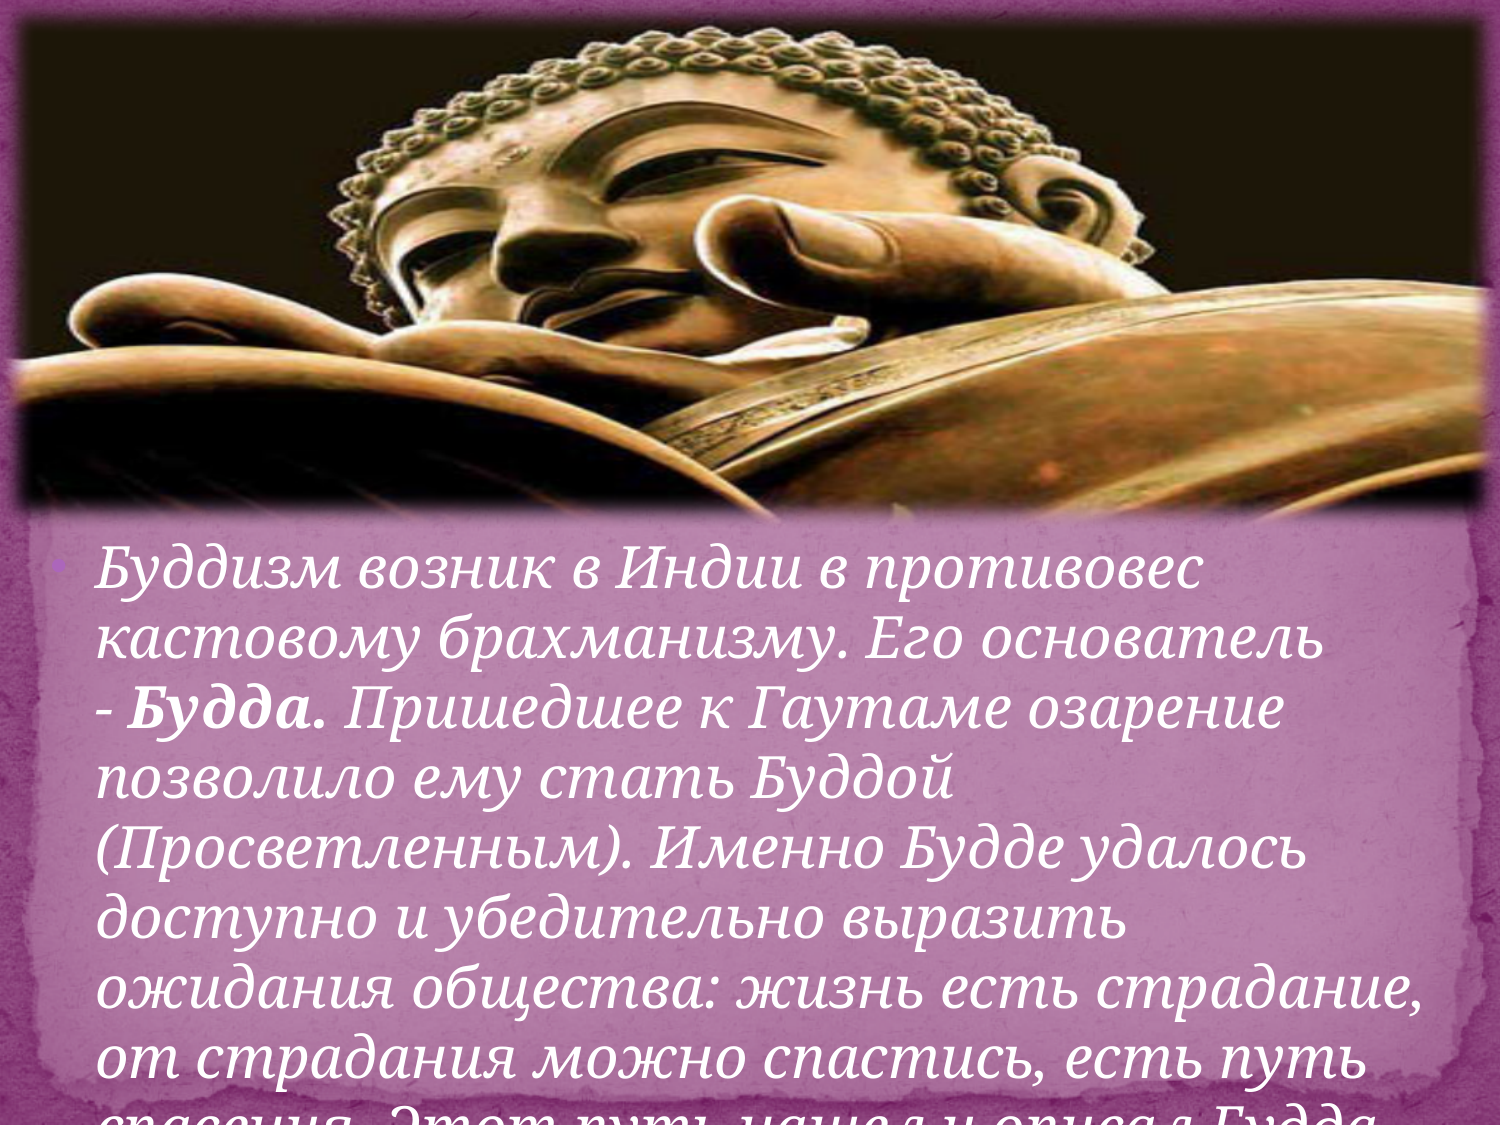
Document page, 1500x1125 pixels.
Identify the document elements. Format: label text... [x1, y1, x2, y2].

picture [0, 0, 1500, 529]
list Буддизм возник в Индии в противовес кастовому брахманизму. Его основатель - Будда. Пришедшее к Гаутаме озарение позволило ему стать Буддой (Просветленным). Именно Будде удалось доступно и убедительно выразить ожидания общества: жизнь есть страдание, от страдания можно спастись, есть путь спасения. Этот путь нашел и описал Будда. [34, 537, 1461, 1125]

* * *

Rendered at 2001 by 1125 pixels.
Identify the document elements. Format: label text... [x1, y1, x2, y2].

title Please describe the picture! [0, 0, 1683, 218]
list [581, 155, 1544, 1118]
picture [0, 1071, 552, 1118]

==

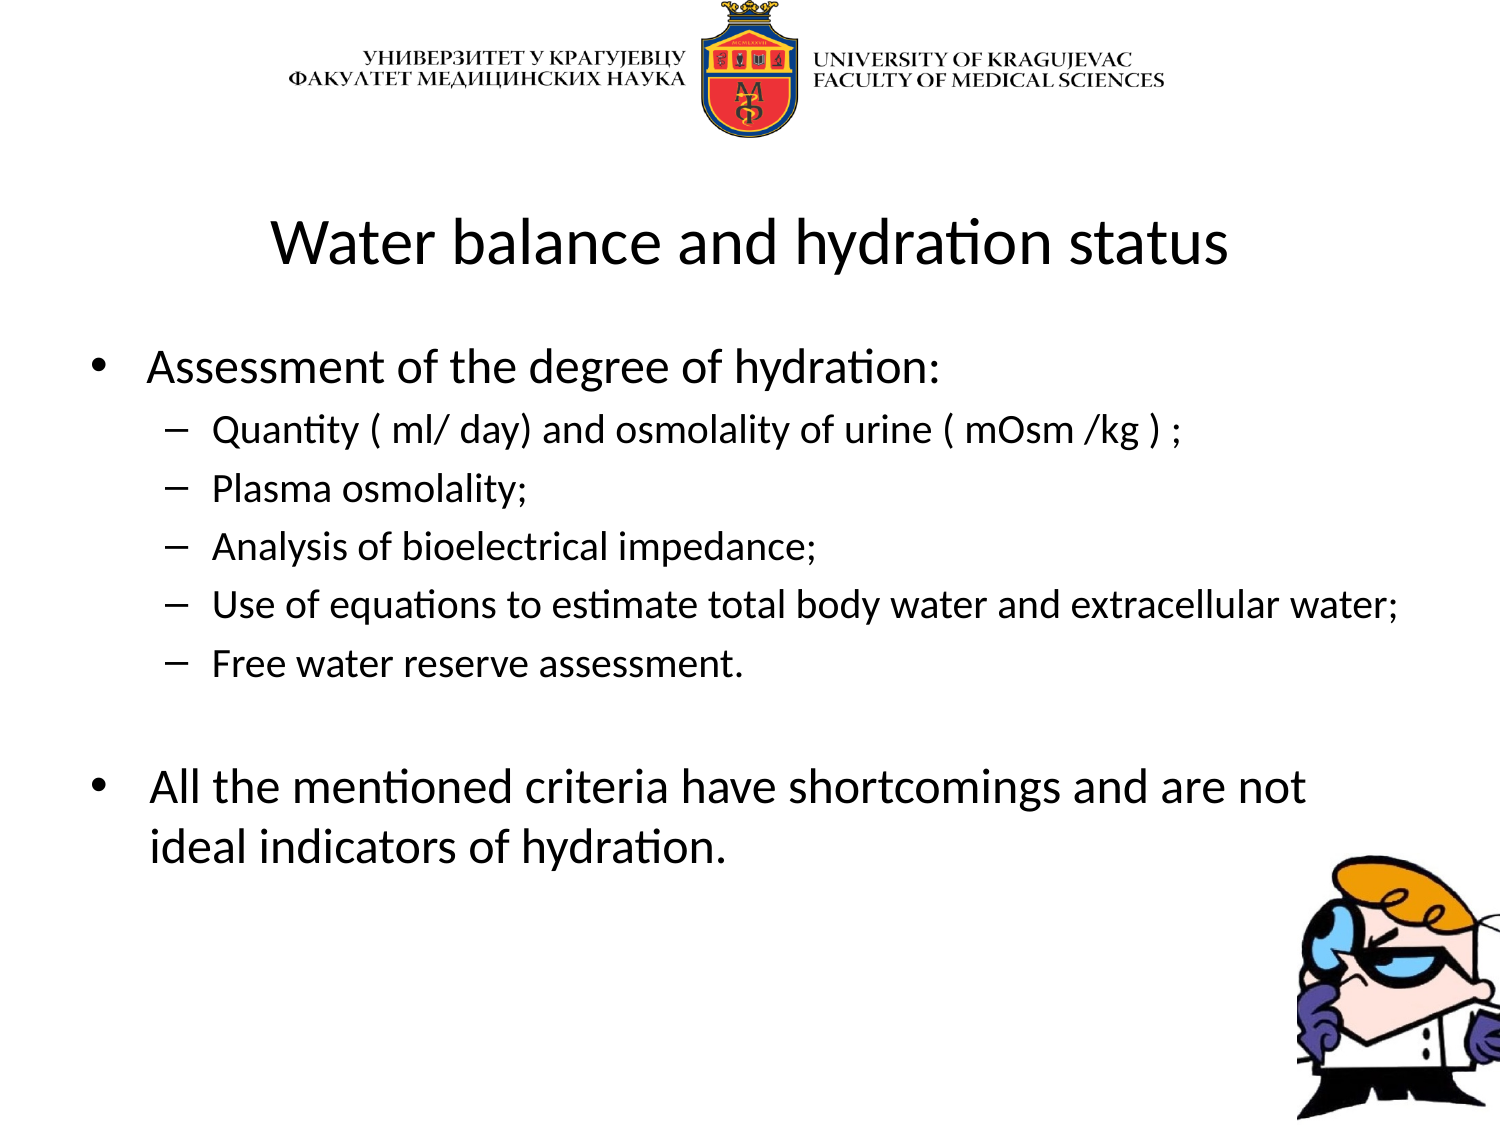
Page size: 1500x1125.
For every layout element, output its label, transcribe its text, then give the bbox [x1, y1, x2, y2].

Task statement: For each line of the material that includes the word "pixels", make a copy.

Response for this exercise:
Document page, 1500x1125 pixels.
Rendered at 2001 by 1125 pixels.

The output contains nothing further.